Please repeat the records below exactly, but only from the line that contains "right back paw: (788, 752)" onward, ending with the last line.

**Source information**.
▶

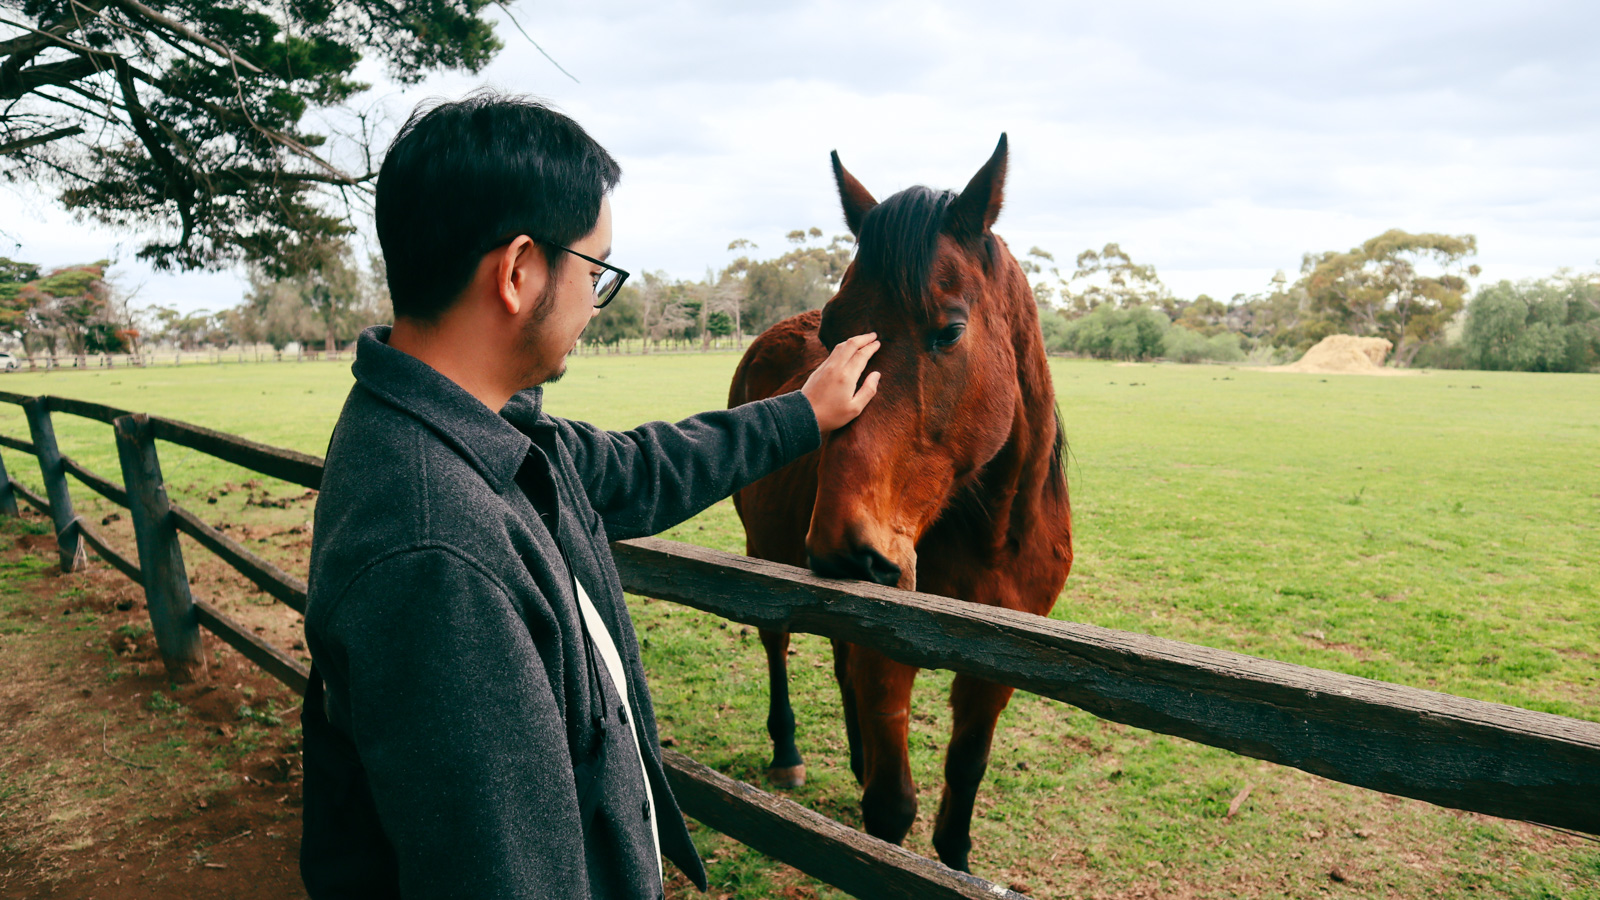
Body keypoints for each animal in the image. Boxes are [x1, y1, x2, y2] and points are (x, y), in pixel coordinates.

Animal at [732, 134, 1068, 871]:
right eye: (834, 335)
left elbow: (962, 781)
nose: (845, 549)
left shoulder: (998, 666)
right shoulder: (889, 655)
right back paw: (788, 752)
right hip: (764, 555)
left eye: (950, 331)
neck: (992, 539)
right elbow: (891, 809)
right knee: (778, 644)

◀

**Task output**.
right back paw: (788, 752)
right hip: (764, 555)
left eye: (950, 331)
neck: (992, 539)
right elbow: (891, 809)
right knee: (778, 644)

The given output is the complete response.